Recently, non-coding RNAs are of growing interest, and more scientists attach importance to research on their functions. Long non-coding RNAs (lncRNAs) are defined as non-protein coding transcripts ...longer than 200 nucleotides. We already knew that lncRNAs are related to cancers and will be dysregulated in them. But most of their functions are still left to further study. A mechanism of RNA regulation, known as competing endogenous RNAs (ceRNAs), has been proposed to explain the complex relationships among mRNAs and lncRNAs by competing for binding with shared microRNAs (miRNAs).
We proposed an analysis framework to construct the association networks among lncRNA, mRNA, and miRNAs based on their expression patterns and decipher their network modules.
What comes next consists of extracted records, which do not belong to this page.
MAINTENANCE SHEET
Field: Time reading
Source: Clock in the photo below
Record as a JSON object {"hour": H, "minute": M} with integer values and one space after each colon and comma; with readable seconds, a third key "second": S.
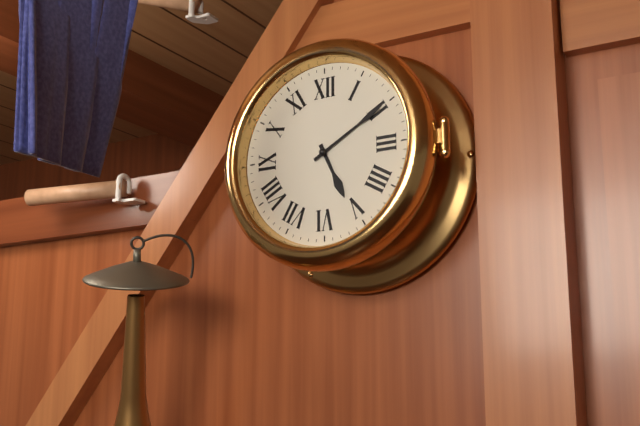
{"hour": 5, "minute": 10}
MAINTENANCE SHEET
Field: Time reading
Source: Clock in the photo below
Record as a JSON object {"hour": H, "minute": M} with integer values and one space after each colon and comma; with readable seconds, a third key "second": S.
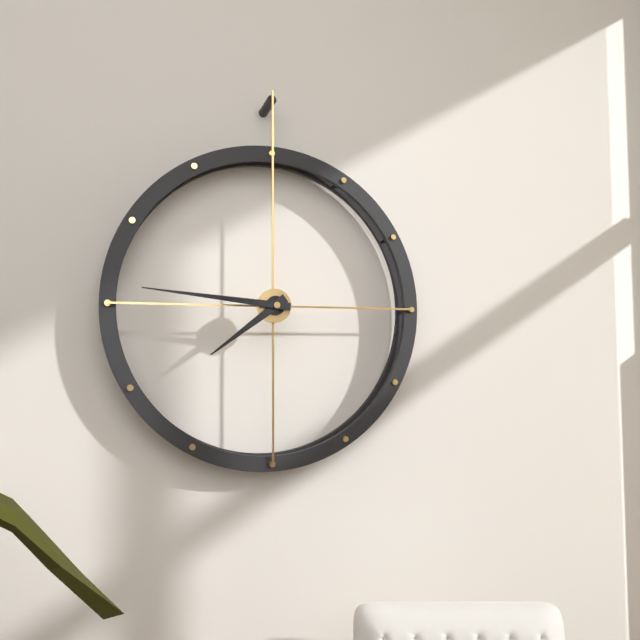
{"hour": 7, "minute": 46}
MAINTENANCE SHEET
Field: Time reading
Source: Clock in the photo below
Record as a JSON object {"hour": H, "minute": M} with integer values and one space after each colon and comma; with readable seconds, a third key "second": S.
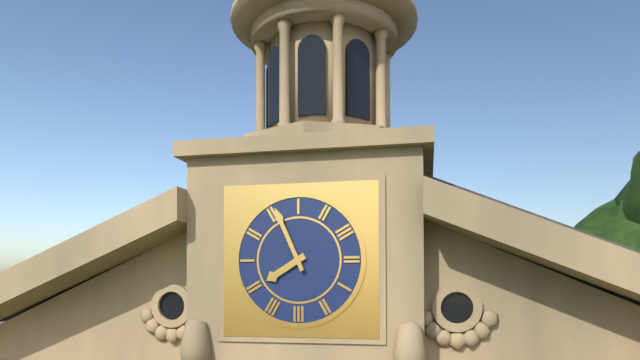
{"hour": 7, "minute": 56}
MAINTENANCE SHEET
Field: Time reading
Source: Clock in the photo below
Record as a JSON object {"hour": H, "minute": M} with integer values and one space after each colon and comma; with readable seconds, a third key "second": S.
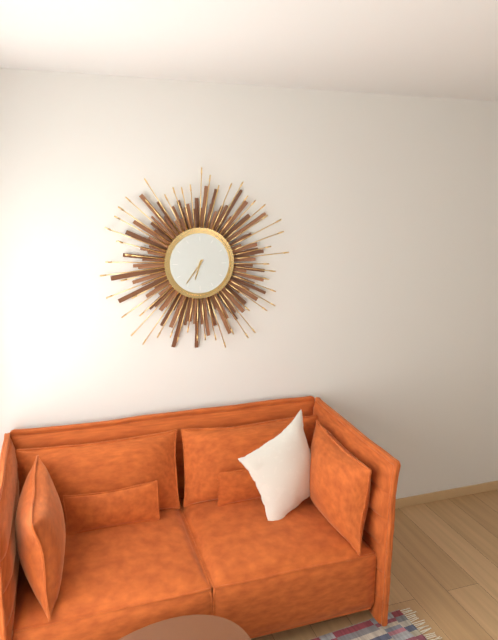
{"hour": 6, "minute": 36}
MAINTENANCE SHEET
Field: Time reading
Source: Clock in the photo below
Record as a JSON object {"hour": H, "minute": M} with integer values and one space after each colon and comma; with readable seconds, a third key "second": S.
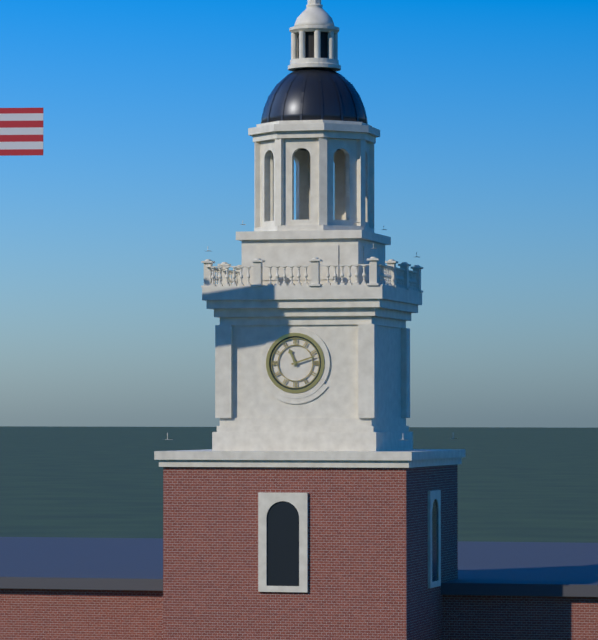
{"hour": 11, "minute": 12}
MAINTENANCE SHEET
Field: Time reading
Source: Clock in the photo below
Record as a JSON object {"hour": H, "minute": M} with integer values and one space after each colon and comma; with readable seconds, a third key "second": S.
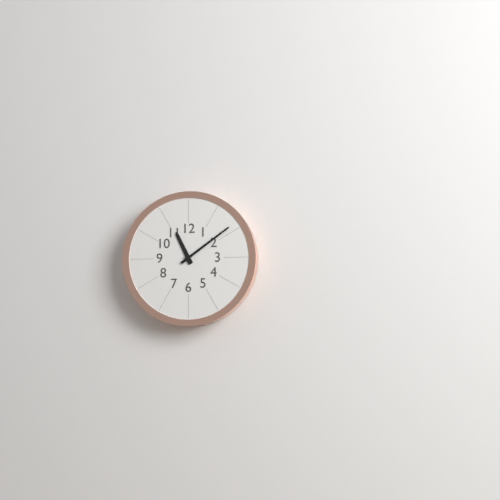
{"hour": 11, "minute": 9}
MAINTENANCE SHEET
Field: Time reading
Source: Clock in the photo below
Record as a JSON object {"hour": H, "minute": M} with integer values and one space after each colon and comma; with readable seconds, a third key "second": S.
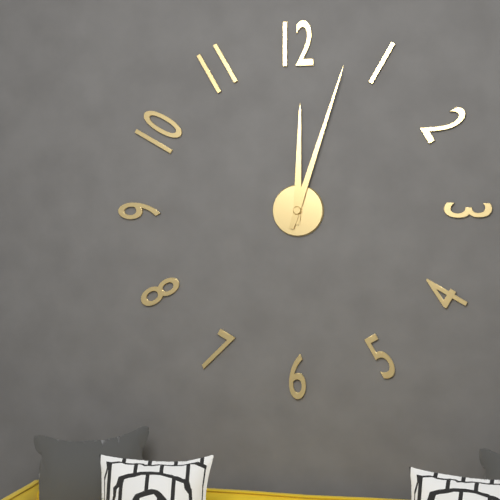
{"hour": 12, "minute": 3}
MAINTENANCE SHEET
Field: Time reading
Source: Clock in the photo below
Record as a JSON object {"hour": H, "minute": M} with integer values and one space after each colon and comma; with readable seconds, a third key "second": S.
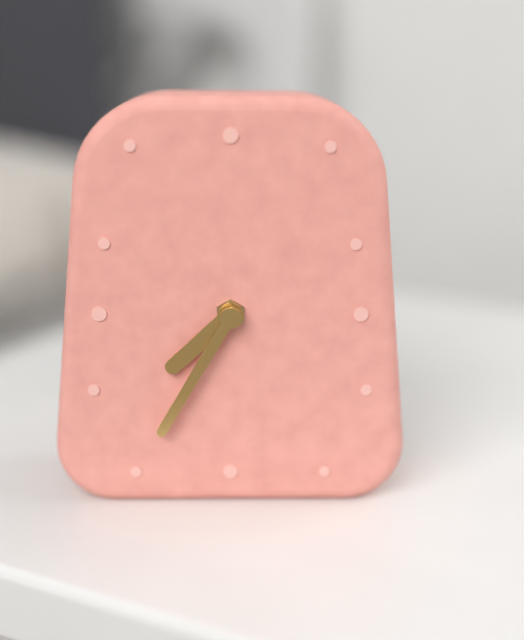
{"hour": 7, "minute": 35}
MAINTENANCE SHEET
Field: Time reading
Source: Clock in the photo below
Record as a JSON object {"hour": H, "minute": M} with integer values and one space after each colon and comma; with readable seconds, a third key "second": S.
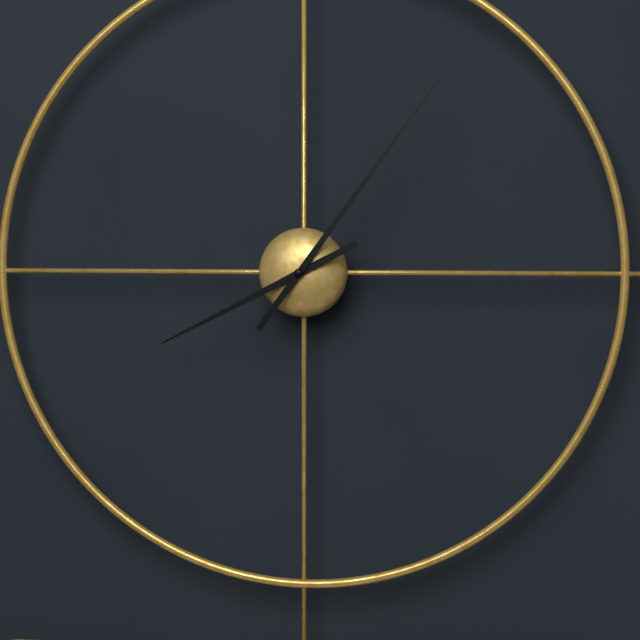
{"hour": 8, "minute": 6}
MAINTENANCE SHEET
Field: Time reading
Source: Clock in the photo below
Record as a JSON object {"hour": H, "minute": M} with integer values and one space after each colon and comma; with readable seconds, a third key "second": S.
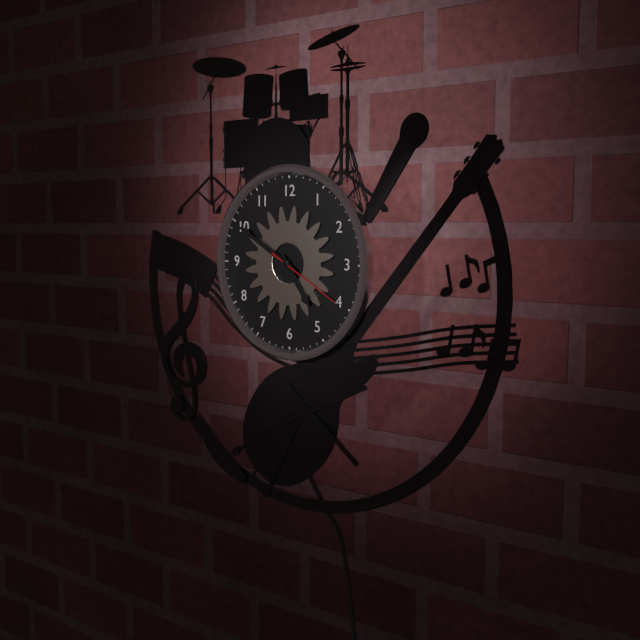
{"hour": 4, "minute": 50, "second": 20}
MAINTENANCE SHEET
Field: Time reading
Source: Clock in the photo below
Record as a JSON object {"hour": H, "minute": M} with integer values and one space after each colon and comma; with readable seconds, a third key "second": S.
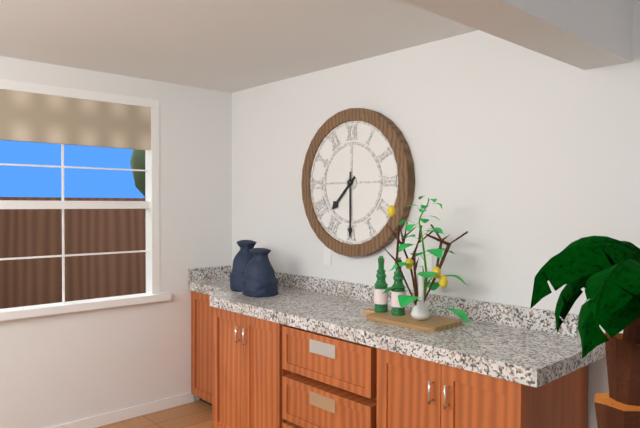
{"hour": 7, "minute": 30}
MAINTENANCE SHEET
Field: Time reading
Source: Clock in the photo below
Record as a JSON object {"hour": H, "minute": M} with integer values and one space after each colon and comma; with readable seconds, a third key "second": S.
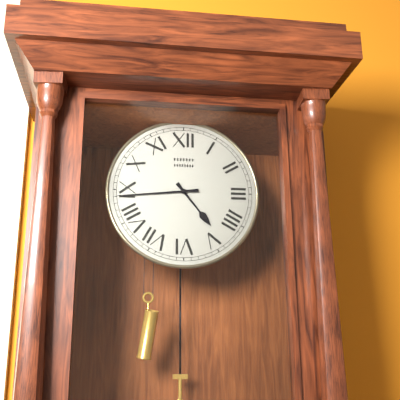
{"hour": 4, "minute": 44}
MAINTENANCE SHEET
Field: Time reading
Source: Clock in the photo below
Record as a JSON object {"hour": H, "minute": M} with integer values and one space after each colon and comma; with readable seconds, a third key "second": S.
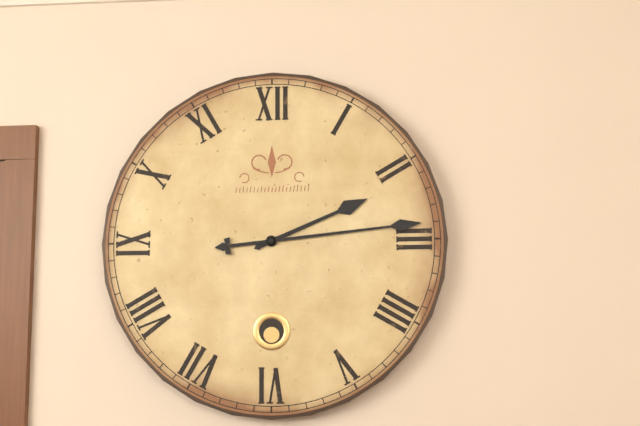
{"hour": 2, "minute": 14}
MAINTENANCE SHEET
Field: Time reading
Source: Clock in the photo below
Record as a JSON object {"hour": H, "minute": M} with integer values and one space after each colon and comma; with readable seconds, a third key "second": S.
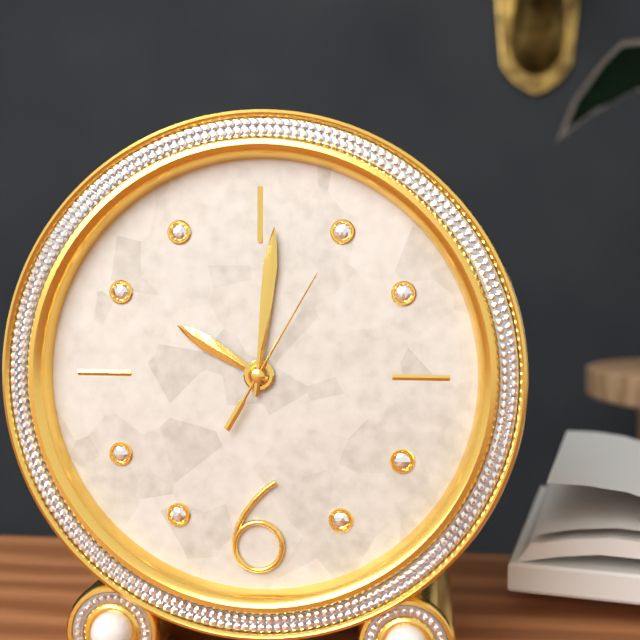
{"hour": 10, "minute": 1, "second": 5}
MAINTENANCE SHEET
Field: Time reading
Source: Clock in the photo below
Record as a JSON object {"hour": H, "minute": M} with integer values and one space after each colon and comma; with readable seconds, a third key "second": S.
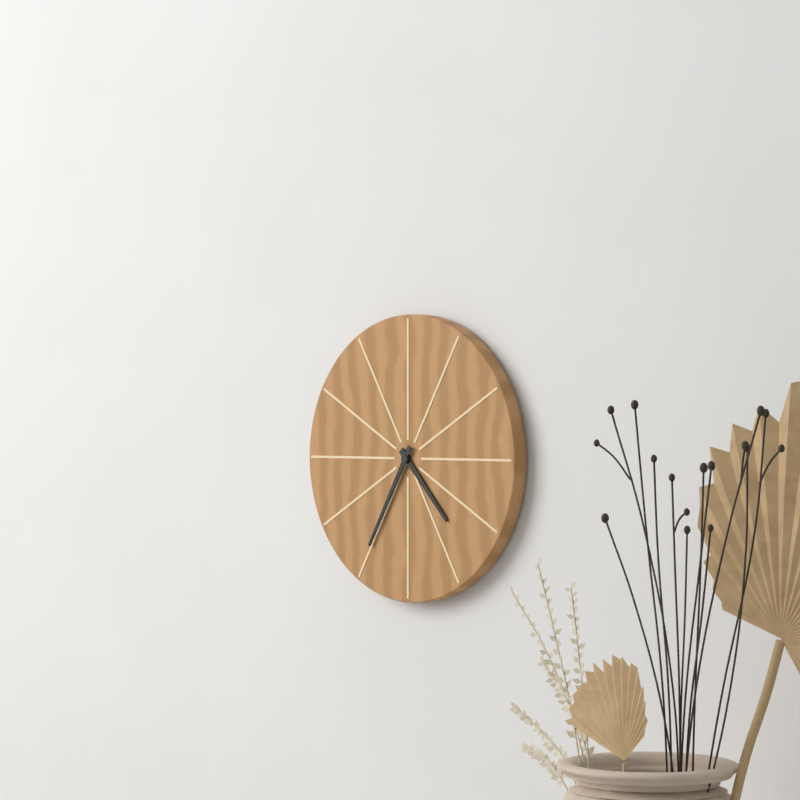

We collected a large-scale gene expression dataset of 1,061 samples from breast invasive carcinoma (BRCA) patients, each consisted of the expression profiles of 4,359 lncRNAs, 16,517 mRNAs, and 534 miRNAs, and applied the proposed analysis approach to interrogate them. We have uncovered the underlying ceRNA modules and the key modulatory lncRNAs for different subtypes of breast cancer.
We proposed a modulatory analysis to infer the ceRNA effects among mRNAs and lncRNAs and performed functional analysis to reveal the plausible mechanisms of lncRNA modulation in the four breast cancer subtypes. Our results might provide new directions for breast cancer therapeutics and the proposed method could be readily applied to other diseases.